GOAL OF THE EXERCISE → Set down all of the data again, character for character.

Stored items:
---
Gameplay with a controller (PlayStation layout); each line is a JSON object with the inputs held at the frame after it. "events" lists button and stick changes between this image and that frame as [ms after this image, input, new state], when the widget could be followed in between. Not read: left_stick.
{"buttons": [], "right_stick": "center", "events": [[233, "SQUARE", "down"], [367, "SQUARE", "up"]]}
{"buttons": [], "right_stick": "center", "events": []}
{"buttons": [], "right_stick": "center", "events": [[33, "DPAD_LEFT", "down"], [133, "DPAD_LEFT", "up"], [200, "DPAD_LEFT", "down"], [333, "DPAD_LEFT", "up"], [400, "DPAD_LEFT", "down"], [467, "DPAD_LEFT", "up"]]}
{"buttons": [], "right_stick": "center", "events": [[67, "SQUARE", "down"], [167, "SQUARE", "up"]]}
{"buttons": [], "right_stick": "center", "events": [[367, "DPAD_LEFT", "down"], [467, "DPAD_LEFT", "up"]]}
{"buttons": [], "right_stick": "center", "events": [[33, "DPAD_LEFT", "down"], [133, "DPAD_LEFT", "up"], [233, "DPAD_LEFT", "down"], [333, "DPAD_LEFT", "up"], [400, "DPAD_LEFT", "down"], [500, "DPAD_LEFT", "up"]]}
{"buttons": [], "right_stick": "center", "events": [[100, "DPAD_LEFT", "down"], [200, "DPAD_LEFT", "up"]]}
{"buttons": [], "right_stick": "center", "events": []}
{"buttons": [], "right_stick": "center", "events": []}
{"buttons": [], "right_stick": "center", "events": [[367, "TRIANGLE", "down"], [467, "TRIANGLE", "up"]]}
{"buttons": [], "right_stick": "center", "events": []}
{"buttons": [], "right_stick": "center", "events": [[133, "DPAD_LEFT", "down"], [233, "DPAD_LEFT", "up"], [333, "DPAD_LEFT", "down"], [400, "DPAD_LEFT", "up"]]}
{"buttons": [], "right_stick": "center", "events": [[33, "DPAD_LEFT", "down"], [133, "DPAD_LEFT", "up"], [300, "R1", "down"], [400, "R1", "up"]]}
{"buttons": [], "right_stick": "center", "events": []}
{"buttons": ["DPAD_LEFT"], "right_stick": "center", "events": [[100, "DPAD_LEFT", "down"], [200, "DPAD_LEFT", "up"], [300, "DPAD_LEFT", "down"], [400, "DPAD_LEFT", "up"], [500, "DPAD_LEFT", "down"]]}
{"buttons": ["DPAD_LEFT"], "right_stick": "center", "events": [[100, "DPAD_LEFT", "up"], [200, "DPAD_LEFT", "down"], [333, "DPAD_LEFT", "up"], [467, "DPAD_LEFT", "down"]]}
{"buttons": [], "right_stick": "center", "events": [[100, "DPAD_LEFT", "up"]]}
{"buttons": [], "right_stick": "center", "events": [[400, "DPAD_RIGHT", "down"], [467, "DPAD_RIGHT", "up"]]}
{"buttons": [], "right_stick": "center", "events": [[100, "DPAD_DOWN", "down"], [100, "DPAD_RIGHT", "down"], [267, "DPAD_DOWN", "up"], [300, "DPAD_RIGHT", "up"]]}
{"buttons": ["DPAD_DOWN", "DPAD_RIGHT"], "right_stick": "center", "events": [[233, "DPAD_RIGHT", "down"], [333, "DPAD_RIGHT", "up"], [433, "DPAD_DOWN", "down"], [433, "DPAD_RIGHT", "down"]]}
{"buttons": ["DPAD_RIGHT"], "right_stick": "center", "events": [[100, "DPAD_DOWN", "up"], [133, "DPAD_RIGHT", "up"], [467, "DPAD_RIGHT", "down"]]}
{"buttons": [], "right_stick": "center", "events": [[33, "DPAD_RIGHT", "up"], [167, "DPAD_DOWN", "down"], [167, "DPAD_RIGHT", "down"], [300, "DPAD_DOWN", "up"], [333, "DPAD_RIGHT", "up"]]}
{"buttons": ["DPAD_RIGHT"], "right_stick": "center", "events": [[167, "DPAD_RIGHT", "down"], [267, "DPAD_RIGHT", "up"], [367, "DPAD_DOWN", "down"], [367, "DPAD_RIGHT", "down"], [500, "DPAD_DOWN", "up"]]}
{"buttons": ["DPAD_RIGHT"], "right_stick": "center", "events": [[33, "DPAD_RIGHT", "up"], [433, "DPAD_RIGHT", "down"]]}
---
RESULT OF THIS EXERCISE →
Gameplay with a controller (PlayStation layout); each line is a JSON object with the inputs held at the frame after it. "events" lists button and stick changes between this image and that frame as [ms after this image, input, new state], when the widget could be followed in between. Not read: left_stick.
{"buttons": [], "right_stick": "center", "events": [[233, "SQUARE", "down"], [367, "SQUARE", "up"]]}
{"buttons": [], "right_stick": "center", "events": []}
{"buttons": [], "right_stick": "center", "events": [[33, "DPAD_LEFT", "down"], [133, "DPAD_LEFT", "up"], [200, "DPAD_LEFT", "down"], [333, "DPAD_LEFT", "up"], [400, "DPAD_LEFT", "down"], [467, "DPAD_LEFT", "up"]]}
{"buttons": [], "right_stick": "center", "events": [[67, "SQUARE", "down"], [167, "SQUARE", "up"]]}
{"buttons": [], "right_stick": "center", "events": [[367, "DPAD_LEFT", "down"], [467, "DPAD_LEFT", "up"]]}
{"buttons": [], "right_stick": "center", "events": [[33, "DPAD_LEFT", "down"], [133, "DPAD_LEFT", "up"], [233, "DPAD_LEFT", "down"], [333, "DPAD_LEFT", "up"], [400, "DPAD_LEFT", "down"], [500, "DPAD_LEFT", "up"]]}
{"buttons": [], "right_stick": "center", "events": [[100, "DPAD_LEFT", "down"], [200, "DPAD_LEFT", "up"]]}
{"buttons": [], "right_stick": "center", "events": []}
{"buttons": [], "right_stick": "center", "events": []}
{"buttons": [], "right_stick": "center", "events": [[367, "TRIANGLE", "down"], [467, "TRIANGLE", "up"]]}
{"buttons": [], "right_stick": "center", "events": []}
{"buttons": [], "right_stick": "center", "events": [[133, "DPAD_LEFT", "down"], [233, "DPAD_LEFT", "up"], [333, "DPAD_LEFT", "down"], [400, "DPAD_LEFT", "up"]]}
{"buttons": [], "right_stick": "center", "events": [[33, "DPAD_LEFT", "down"], [133, "DPAD_LEFT", "up"], [300, "R1", "down"], [400, "R1", "up"]]}
{"buttons": [], "right_stick": "center", "events": []}
{"buttons": ["DPAD_LEFT"], "right_stick": "center", "events": [[100, "DPAD_LEFT", "down"], [200, "DPAD_LEFT", "up"], [300, "DPAD_LEFT", "down"], [400, "DPAD_LEFT", "up"], [500, "DPAD_LEFT", "down"]]}
{"buttons": ["DPAD_LEFT"], "right_stick": "center", "events": [[100, "DPAD_LEFT", "up"], [200, "DPAD_LEFT", "down"], [333, "DPAD_LEFT", "up"], [467, "DPAD_LEFT", "down"]]}
{"buttons": [], "right_stick": "center", "events": [[100, "DPAD_LEFT", "up"]]}
{"buttons": [], "right_stick": "center", "events": [[400, "DPAD_RIGHT", "down"], [467, "DPAD_RIGHT", "up"]]}
{"buttons": [], "right_stick": "center", "events": [[100, "DPAD_DOWN", "down"], [100, "DPAD_RIGHT", "down"], [267, "DPAD_DOWN", "up"], [300, "DPAD_RIGHT", "up"]]}
{"buttons": ["DPAD_DOWN", "DPAD_RIGHT"], "right_stick": "center", "events": [[233, "DPAD_RIGHT", "down"], [333, "DPAD_RIGHT", "up"], [433, "DPAD_DOWN", "down"], [433, "DPAD_RIGHT", "down"]]}
{"buttons": ["DPAD_RIGHT"], "right_stick": "center", "events": [[100, "DPAD_DOWN", "up"], [133, "DPAD_RIGHT", "up"], [467, "DPAD_RIGHT", "down"]]}
{"buttons": [], "right_stick": "center", "events": [[33, "DPAD_RIGHT", "up"], [167, "DPAD_DOWN", "down"], [167, "DPAD_RIGHT", "down"], [300, "DPAD_DOWN", "up"], [333, "DPAD_RIGHT", "up"]]}
{"buttons": ["DPAD_RIGHT"], "right_stick": "center", "events": [[167, "DPAD_RIGHT", "down"], [267, "DPAD_RIGHT", "up"], [367, "DPAD_DOWN", "down"], [367, "DPAD_RIGHT", "down"], [500, "DPAD_DOWN", "up"]]}
{"buttons": ["DPAD_RIGHT"], "right_stick": "center", "events": [[33, "DPAD_RIGHT", "up"], [433, "DPAD_RIGHT", "down"]]}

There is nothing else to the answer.